Leohumicola incrustata

Scientific classification
- Kingdom: Fungi
- Division: Ascomycota
- Class: Leotiomycetes
- Genus: Leohumicola
- Species: L. incrustata
- Binomial name: Leohumicola incrustata Nguyen & Seifert, 2008

= Leohumicola incrustata =

- Genus: Leohumicola
- Species: incrustata
- Authority: Nguyen & Seifert, 2008

Species of fungus

Leohumicola incrustata is a species of fungus. It was named after the appearance of its terminal conidial cells, incrusted with a crust-like slime.
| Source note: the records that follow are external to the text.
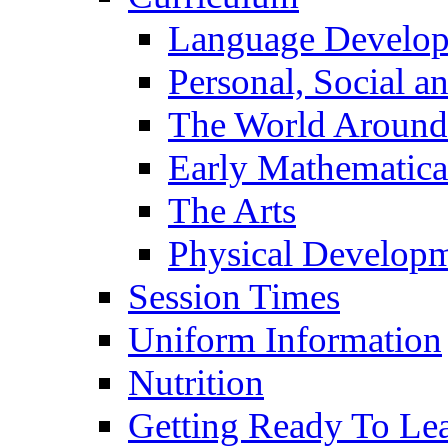
Language Develo
Personal, Social 
The World Around
Early Mathematica
The Arts
Physical Develop
Session Times
Uniform Information
Nutrition
Getting Ready To Le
== Distribution and habitation ==
It was first found in the Cape of Good Hope Nature Reserve, from heated soil. Large warts or the production of slime on its terminal cell are this species' defining characteristics. Its conidia are similar to those of L. verrucosa, however in the latter the wall ornamentation forms smaller warts.

==Description==
Its conidiogenous hyphae are hyaline, measuring approximately 1.5–2.0 μm wide, often found in fascicles in aerial mycelium. These are reduced to a single denticle that is 1.0–3.0 μm long and 1.5–3.5μm wide. Conidia are two-celled, either solitary or distributed side by side in clusters. Its terminal cell is 4.0–5.5 by 4.0–5.0 μm, being globose to subglobose, transitioning to a pale brown to dark brown colour; its conidial walls are slightly thick, smooth or verrucose, with warts measuring 0.75 to 1.5 μm, incrusted with a brown-coloured slime that is 1–2 μm thick around the apex. Its basal cell measures 2.5–4.5 by 2.0–3.0 μm. Chlamydospores are sparsely produced, being intercalary, single, and the same colour as the conidial terminal cell. The vegetative mycelium often carry swollen, monilioid hyphae that are 1.5 to 3 μm wide, septate, and show thickened walls.